Detection Of Volatile Compounds And Antimicrobial Activities Of Extracts Obtained From The Barks And Fleshes Of Rhizoma Curculiginis In Son La And Kon Tum By Steam Distillation
Abstract
Rhizoma curculiginis is a famous ethnopharmacological medicine for treatment of
various diseases, in general debility, deafness cough, asthma, piles, skin diseases,
impotence, jaundice, urinary disorders, leucorrhoea, menorrhagia, cancer and wound
healing and also the root is an official part and it contributes as a special drug in
treatment. The rhizomes was collected from Son La and Kon Tum are divided into
two parts: the water extract of whole rhizome serves for antibacterial testing while
the rest of them are separated into many small pieces of four types samples in steam
distillation (the bark and flesh of Son La, and the bark and the flesh of Kon Tum).

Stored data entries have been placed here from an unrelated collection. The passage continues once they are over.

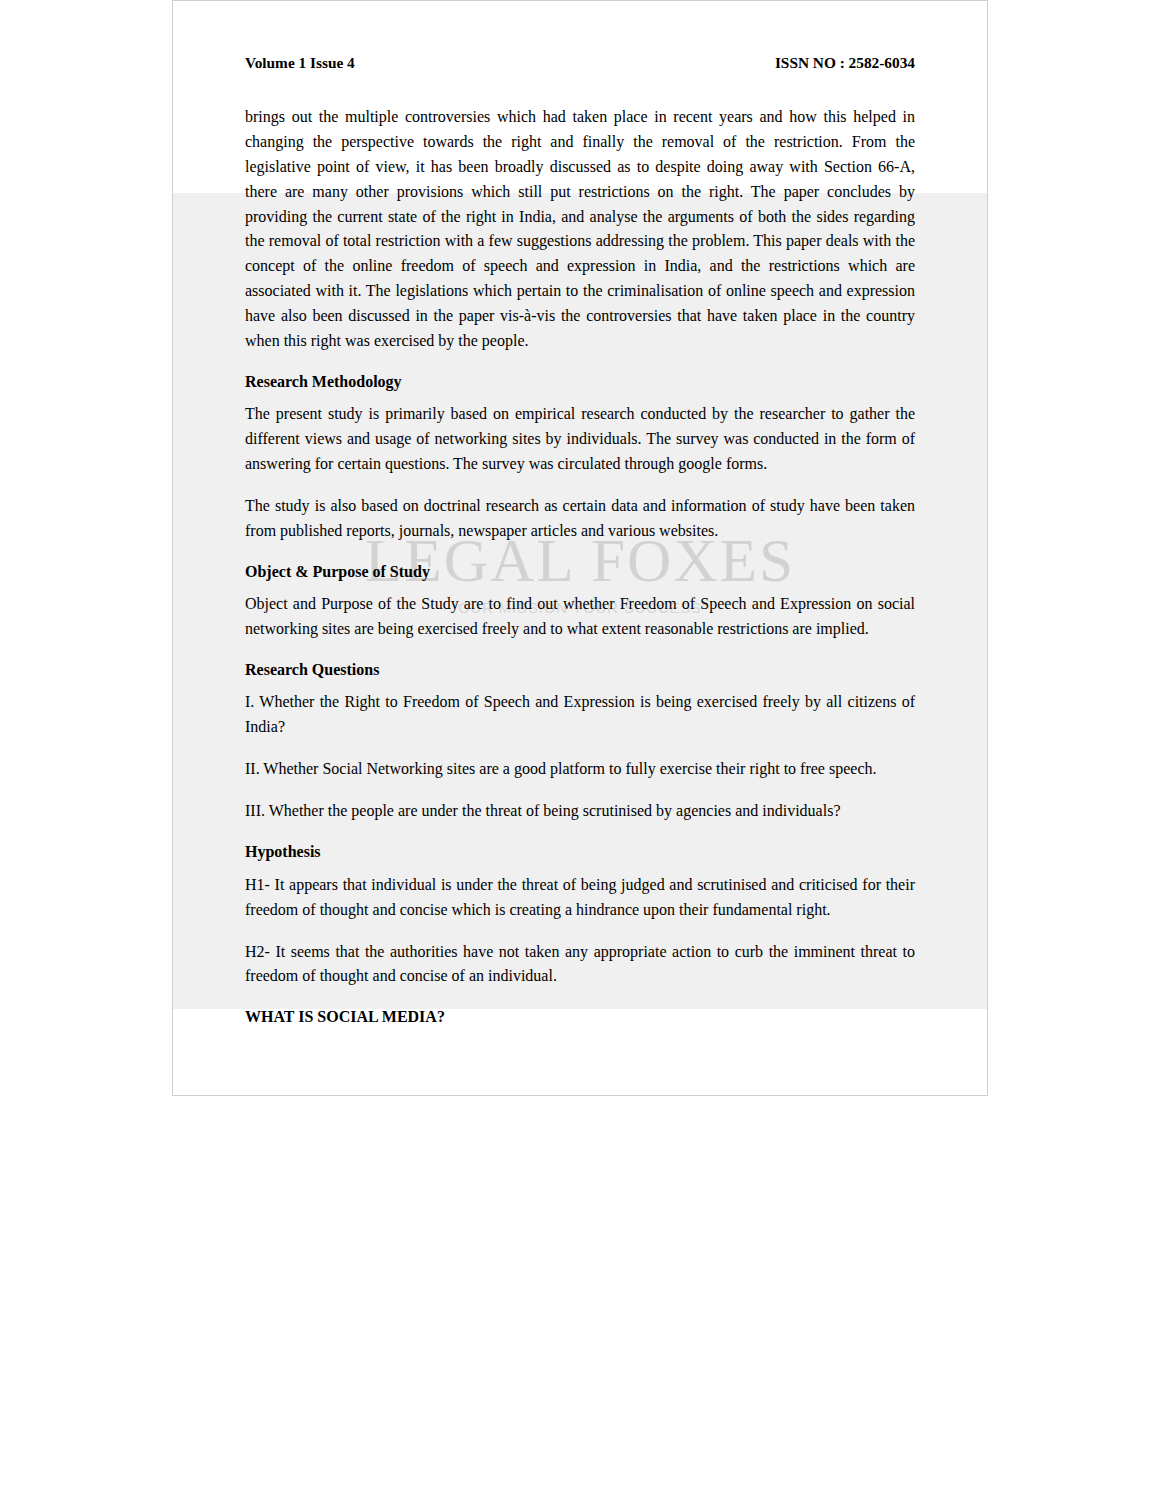LEGAL FOXES
"OUR MISSION YOUR SUCCESS"
Volume 1 Issue 4 ISSN NO : 2582-6034
brings out the multiple controversies which had taken place in recent years and how this helped in changing the perspective towards the right and finally the removal of the restriction. From the legislative point of view, it has been broadly discussed as to despite doing away with Section 66-A, there are many other provisions which still put restrictions on the right. The paper concludes by providing the current state of the right in India, and analyse the arguments of both the sides regarding the removal of total restriction with a few suggestions addressing the problem. This paper deals with the concept of the online freedom of speech and expression in India, and the restrictions which are associated with it. The legislations which pertain to the criminalisation of online speech and expression have also been discussed in the paper vis-à-vis the controversies that have taken place in the country when this right was exercised by the people.
Research Methodology
The present study is primarily based on empirical research conducted by the researcher to gather the different views and usage of networking sites by individuals. The survey was conducted in the form of answering for certain questions. The survey was circulated through google forms.
The study is also based on doctrinal research as certain data and information of study have been taken from published reports, journals, newspaper articles and various websites.
Object & Purpose of Study
Object and Purpose of the Study are to find out whether Freedom of Speech and Expression on social networking sites are being exercised freely and to what extent reasonable restrictions are implied.
Research Questions
I. Whether the Right to Freedom of Speech and Expression is being exercised freely by all citizens of India?
II. Whether Social Networking sites are a good platform to fully exercise their right to free speech.
III. Whether the people are under the threat of being scrutinised by agencies and individuals?
Hypothesis
H1- It appears that individual is under the threat of being judged and scrutinised and criticised for their freedom of thought and concise which is creating a hindrance upon their fundamental right.
H2- It seems that the authorities have not taken any appropriate action to curb the imminent threat to freedom of thought and concise of an individual.
WHAT IS SOCIAL MEDIA?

The four kinds of rhizomes were performed using steam distillation with 70%
methanol as a solvent, and the volatile organic compounds were identified by gas
chromatography - mass spectrometry (GC-MS). And, in many different conditions of
temperature (50°C, 55°C, 60°C, and 70°C) and durations (12 hours, 14 hours, 16
hours, and 24 hours) for the water extracts of rhizomes in two various sources Son
La and Kon Tum express the biological activities in antibacterial susceptibility
through agar disk diffusion method against Staphylococcus aureus (S. aureus) ATCC
6538, and Pseudomonas aeruginosa (P. aeruginosa) ATCC 27853. In this study, the
ethanol absolute was decided as the positive control, while distilled water was the
negative one. Besides, GC-MS is a modern tool to detect volatile organic compounds
and contribute a small amount of data for discovering little of very huge compounds
in natural herbs like the rhizome of Curculigo orchioides Gaertn, as well as
supporting the biological properties of its. Antimicrobial testing in many various
temperatures and duration to prove that the bioactivities of the extracts can resist
microorganisms, and find the optimal condition for collecting better data.